**Task statement**
An exact copy of the entries below is the expected answer.
Content starts
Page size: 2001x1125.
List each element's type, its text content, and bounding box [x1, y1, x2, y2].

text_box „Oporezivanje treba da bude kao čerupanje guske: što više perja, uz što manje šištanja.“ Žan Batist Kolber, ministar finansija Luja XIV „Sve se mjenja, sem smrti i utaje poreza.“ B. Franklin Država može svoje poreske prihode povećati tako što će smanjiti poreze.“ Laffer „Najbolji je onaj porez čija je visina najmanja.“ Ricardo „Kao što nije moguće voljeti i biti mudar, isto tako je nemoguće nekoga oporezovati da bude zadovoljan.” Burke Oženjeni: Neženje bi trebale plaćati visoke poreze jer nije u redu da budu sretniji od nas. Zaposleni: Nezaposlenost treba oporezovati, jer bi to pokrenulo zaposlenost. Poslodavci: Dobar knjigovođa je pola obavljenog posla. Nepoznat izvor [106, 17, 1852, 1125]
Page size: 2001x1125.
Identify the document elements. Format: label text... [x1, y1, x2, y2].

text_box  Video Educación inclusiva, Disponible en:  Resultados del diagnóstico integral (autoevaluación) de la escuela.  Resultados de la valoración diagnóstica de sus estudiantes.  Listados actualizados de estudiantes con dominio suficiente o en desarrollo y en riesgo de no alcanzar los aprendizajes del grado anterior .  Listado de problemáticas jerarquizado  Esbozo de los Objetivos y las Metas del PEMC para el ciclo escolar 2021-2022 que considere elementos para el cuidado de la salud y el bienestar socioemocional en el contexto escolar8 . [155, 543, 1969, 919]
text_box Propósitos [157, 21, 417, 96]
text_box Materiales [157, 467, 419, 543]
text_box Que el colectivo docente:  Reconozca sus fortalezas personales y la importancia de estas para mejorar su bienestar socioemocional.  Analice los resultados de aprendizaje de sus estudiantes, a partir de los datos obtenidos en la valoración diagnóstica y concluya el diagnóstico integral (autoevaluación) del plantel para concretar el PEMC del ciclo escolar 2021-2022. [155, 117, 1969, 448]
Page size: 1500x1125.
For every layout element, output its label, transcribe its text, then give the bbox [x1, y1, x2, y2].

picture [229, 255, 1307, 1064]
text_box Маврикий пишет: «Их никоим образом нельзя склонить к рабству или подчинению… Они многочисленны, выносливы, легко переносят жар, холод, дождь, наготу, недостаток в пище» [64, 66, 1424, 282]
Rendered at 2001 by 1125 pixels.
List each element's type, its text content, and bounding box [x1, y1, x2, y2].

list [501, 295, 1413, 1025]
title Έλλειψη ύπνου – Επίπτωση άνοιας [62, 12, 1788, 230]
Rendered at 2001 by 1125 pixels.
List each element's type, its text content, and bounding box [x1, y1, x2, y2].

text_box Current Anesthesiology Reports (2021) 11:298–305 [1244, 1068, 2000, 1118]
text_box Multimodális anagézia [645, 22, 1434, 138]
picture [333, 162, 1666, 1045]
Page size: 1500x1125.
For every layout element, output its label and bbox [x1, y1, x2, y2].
Content ends
**Reply**
Page size: 2001x1125.
List each element's type, its text content, and bounding box [x1, y1, x2, y2].

text_box „Oporezivanje treba da bude kao čerupanje guske: što više perja, uz što manje šištanja.“ Žan Batist Kolber, ministar finansija Luja XIV „Sve se mjenja, sem smrti i utaje poreza.“ B. Franklin Država može svoje poreske prihode povećati tako što će smanjiti poreze.“ Laffer „Najbolji je onaj porez čija je visina najmanja.“ Ricardo „Kao što nije moguće voljeti i biti mudar, isto tako je nemoguće nekoga oporezovati da bude zadovoljan.” Burke Oženjeni: Neženje bi trebale plaćati visoke poreze jer nije u redu da budu sretniji od nas. Zaposleni: Nezaposlenost treba oporezovati, jer bi to pokrenulo zaposlenost. Poslodavci: Dobar knjigovođa je pola obavljenog posla. Nepoznat izvor [106, 17, 1852, 1125]
Page size: 2001x1125.
Identify the document elements. Format: label text... [x1, y1, x2, y2].

text_box  Video Educación inclusiva, Disponible en:  Resultados del diagnóstico integral (autoevaluación) de la escuela.  Resultados de la valoración diagnóstica de sus estudiantes.  Listados actualizados de estudiantes con dominio suficiente o en desarrollo y en riesgo de no alcanzar los aprendizajes del grado anterior .  Listado de problemáticas jerarquizado  Esbozo de los Objetivos y las Metas del PEMC para el ciclo escolar 2021-2022 que considere elementos para el cuidado de la salud y el bienestar socioemocional en el contexto escolar8 . [155, 543, 1969, 919]
text_box Propósitos [157, 21, 417, 96]
text_box Materiales [157, 467, 419, 543]
text_box Que el colectivo docente:  Reconozca sus fortalezas personales y la importancia de estas para mejorar su bienestar socioemocional.  Analice los resultados de aprendizaje de sus estudiantes, a partir de los datos obtenidos en la valoración diagnóstica y concluya el diagnóstico integral (autoevaluación) del plantel para concretar el PEMC del ciclo escolar 2021-2022. [155, 117, 1969, 448]
Page size: 1500x1125.
For every layout element, output its label, transcribe its text, then give the bbox [x1, y1, x2, y2].

picture [229, 255, 1307, 1064]
text_box Маврикий пишет: «Их никоим образом нельзя склонить к рабству или подчинению… Они многочисленны, выносливы, легко переносят жар, холод, дождь, наготу, недостаток в пище» [64, 66, 1424, 282]
Rendered at 2001 by 1125 pixels.
List each element's type, its text content, and bounding box [x1, y1, x2, y2].

list [501, 295, 1413, 1025]
title Έλλειψη ύπνου – Επίπτωση άνοιας [62, 12, 1788, 230]
Rendered at 2001 by 1125 pixels.
List each element's type, its text content, and bounding box [x1, y1, x2, y2].

text_box Current Anesthesiology Reports (2021) 11:298–305 [1244, 1068, 2000, 1118]
text_box Multimodális anagézia [645, 22, 1434, 138]
picture [333, 162, 1666, 1045]
Page size: 1500x1125.
For every layout element, output its label and bbox [x1, y1, x2, y2].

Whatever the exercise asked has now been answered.